··· Dataset content ···

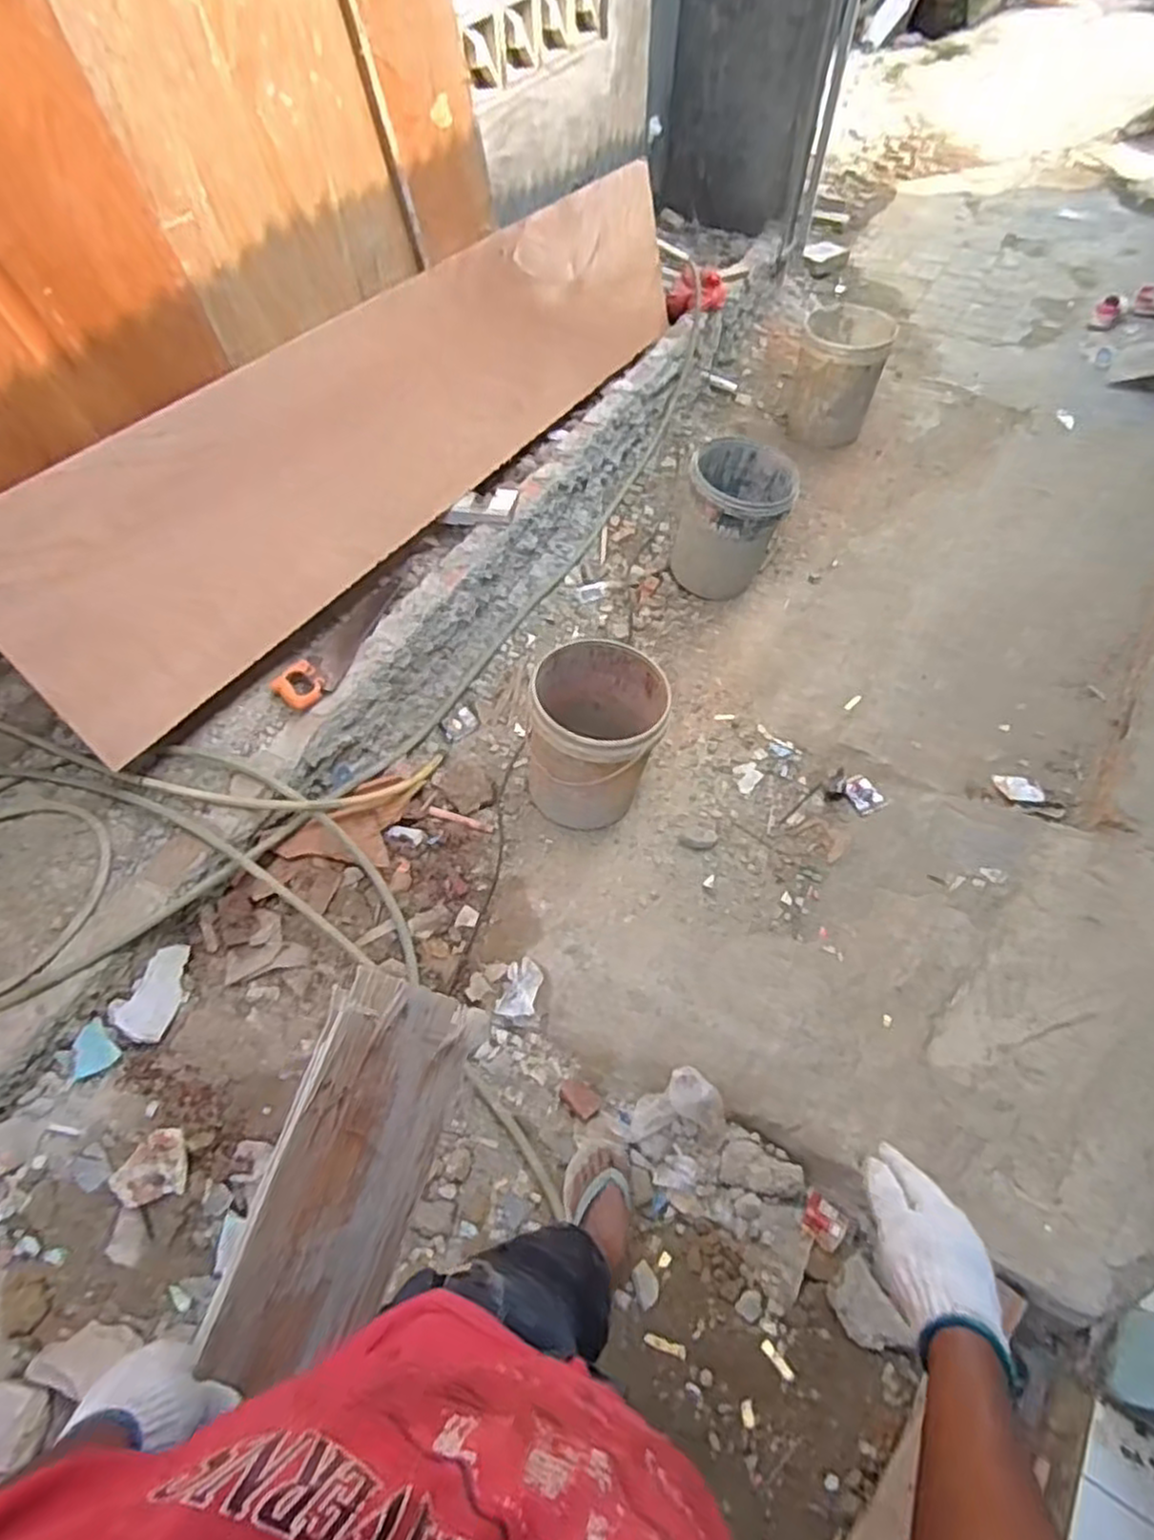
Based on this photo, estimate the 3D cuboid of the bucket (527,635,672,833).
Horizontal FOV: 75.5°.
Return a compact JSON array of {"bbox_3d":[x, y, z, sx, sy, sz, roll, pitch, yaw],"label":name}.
[{"bbox_3d":[0.046,-0.077,1.747,0.299,0.358,0.306,-1,57,2],"label":"bucket"}]

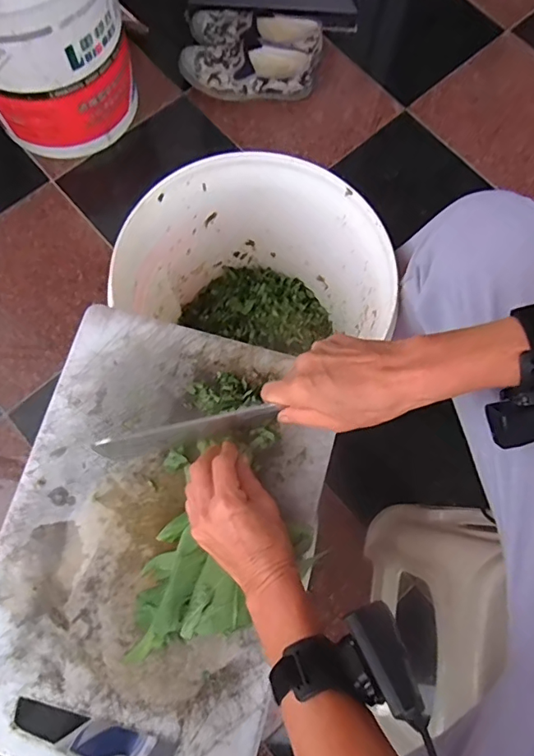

···

• [Task requirements] Everything from the line that contains "Return a compact" to the final line of the data is to be duplicated exactly, both ends included, except the pictures.

• [Final answer]
Return a compact JSON array of {"bbox_3d":[x, y, z, sx, sy, sz, roll, pitch, yaw],"label":name}.
[{"bbox_3d":[0.046,-0.077,1.747,0.299,0.358,0.306,-1,57,2],"label":"bucket"}]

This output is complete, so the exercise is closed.